L'enjeu des élections présidentielles de 2027 ne devrait pas être de maintenir à flot les partis, a récemment déclaré Maud Bregeon, porte-parole du gouvernement et ministre de l'Énergie, sur LCI. En appelant les leaders de la droite, dont Bruno Retailleau, à se concerter pour proposer une candidature unique, elle insiste sur l'importance de l'unité.
« Je me moque de sauver les partis », a affirmé Mme Bregeon, soulignant que la situation actuelle exige d'évaluer l'avenir politique de la droite et du centre.
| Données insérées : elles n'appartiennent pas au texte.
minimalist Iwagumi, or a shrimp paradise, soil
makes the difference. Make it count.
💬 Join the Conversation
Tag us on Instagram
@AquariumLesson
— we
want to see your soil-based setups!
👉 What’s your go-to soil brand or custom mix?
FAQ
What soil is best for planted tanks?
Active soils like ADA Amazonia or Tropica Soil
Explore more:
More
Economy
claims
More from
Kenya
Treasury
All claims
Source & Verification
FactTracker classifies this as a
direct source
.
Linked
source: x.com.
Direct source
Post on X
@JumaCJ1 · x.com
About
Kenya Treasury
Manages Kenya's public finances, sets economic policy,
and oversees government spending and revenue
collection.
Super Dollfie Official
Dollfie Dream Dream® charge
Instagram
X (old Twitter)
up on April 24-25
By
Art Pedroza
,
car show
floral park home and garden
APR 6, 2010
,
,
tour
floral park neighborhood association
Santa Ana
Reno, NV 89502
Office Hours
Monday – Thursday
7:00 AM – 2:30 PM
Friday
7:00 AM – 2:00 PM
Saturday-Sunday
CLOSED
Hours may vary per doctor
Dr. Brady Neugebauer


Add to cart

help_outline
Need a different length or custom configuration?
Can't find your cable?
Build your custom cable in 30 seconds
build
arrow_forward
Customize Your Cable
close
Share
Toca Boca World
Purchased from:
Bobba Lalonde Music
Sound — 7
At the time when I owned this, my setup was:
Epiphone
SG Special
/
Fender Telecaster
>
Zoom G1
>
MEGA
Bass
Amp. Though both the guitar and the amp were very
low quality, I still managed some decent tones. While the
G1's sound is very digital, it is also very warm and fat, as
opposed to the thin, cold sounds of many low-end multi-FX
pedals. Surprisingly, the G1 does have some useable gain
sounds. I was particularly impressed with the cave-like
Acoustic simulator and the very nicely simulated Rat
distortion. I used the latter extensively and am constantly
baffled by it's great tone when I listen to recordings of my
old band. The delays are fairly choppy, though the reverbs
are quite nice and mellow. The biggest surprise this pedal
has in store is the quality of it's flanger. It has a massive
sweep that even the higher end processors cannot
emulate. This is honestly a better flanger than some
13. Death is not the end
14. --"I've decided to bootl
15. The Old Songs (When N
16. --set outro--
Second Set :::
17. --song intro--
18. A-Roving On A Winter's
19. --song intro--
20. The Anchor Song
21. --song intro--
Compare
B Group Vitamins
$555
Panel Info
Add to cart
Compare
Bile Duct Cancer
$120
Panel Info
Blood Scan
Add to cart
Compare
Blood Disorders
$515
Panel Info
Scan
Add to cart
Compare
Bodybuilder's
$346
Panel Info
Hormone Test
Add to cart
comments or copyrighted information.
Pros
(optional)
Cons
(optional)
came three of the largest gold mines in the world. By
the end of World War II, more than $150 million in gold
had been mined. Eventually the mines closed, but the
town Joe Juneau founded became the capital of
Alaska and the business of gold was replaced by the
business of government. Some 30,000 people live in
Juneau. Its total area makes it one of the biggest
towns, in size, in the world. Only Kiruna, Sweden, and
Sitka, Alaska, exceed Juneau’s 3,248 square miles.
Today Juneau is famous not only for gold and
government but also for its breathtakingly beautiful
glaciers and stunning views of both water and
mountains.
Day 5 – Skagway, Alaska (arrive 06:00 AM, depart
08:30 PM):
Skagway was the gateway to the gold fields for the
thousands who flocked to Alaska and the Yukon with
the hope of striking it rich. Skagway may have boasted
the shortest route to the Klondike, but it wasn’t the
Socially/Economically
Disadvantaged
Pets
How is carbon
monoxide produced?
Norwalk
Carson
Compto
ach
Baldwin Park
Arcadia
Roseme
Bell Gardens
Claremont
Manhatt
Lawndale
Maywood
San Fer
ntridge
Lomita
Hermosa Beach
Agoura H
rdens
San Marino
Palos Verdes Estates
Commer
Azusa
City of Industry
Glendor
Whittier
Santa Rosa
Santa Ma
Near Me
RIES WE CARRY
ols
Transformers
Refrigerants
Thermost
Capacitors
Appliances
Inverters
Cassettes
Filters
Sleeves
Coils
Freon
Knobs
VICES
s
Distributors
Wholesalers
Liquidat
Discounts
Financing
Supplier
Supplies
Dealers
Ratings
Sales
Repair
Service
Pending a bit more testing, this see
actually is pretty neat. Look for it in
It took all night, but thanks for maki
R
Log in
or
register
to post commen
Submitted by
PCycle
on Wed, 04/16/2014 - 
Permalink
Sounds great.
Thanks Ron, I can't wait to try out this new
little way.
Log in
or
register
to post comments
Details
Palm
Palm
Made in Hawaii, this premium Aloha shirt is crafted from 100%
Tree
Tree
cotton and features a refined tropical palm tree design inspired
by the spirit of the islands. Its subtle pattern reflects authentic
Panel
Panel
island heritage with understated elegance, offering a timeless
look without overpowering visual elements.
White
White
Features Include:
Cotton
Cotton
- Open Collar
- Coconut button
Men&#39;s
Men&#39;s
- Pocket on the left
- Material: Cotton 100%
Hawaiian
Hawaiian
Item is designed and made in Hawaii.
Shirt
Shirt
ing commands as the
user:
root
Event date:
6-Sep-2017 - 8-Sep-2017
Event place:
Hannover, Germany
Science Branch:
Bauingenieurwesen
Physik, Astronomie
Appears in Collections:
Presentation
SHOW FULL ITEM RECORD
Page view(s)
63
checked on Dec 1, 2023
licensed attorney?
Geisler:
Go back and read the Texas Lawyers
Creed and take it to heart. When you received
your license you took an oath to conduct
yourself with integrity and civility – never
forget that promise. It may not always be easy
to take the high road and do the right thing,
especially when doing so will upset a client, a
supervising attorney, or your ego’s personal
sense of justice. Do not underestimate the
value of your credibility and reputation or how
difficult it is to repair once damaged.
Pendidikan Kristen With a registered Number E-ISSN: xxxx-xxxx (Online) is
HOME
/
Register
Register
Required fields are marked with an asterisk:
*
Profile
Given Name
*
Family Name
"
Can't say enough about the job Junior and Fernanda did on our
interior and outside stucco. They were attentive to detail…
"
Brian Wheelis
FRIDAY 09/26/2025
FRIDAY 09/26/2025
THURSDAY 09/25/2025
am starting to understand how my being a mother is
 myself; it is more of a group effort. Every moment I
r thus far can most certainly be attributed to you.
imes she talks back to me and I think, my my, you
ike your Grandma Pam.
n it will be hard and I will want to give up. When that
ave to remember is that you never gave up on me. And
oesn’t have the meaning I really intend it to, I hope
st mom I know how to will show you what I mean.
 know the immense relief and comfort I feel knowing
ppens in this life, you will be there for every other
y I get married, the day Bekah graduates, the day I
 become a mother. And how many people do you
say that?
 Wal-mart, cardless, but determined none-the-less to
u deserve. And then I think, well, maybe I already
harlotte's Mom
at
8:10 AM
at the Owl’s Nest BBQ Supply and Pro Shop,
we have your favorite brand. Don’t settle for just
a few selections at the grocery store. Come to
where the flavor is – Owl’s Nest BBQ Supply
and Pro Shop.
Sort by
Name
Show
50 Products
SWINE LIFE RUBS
Les propos de Bregeon font écho à ceux de Retailleau, qui, dans une interview accordée au Figaro, avait averti que l'absence de candidature de leur parti aux présidentielles pourrait mener à la fin de LR.
La ministre a exprimé ses craintes quant à une multiplicités de candidats : « Si nous avons deux, trois, ou quatre représentants, la situation sera défavorable », a-t-elle averti. Ses commentaires font suite à la publication d'une tribune signée par 90 figures influentes, incluant des membres de Renaissance, LR, et Horizons, qui prônent également l'idée d'un candidat unique.
« Nous visons à faire entendre la voix des militants », a précisé Bregeon, qui se considère comme une représentante de la base plutôt que des leaders établis. L'argument principal est de garantir que des candidats comme Jordan Bardella ou Jean-Luc Mélenchon ne prennent pas le contrôle du paysage politique français.
Concernant la sélection d'un éventuel candidat unique, elle a admis que la question reste complexe, tout en rejetant l'idée d'une primaire en raison des difficultés organisationnelles. « Cela serait trop compliqué à mettre en place avec plusieurs partis », a-t-elle noté.
En ce qui concerne Edouard Philippe, le leader d'Horizons, Bregeon lui attribue des chances élevées mais rappelle que le temps reste un facteur crucial. « Il est sûrement bien positionné pour ce combat, mais douze mois peuvent être très longs dans la politique », a-t-elle conclu.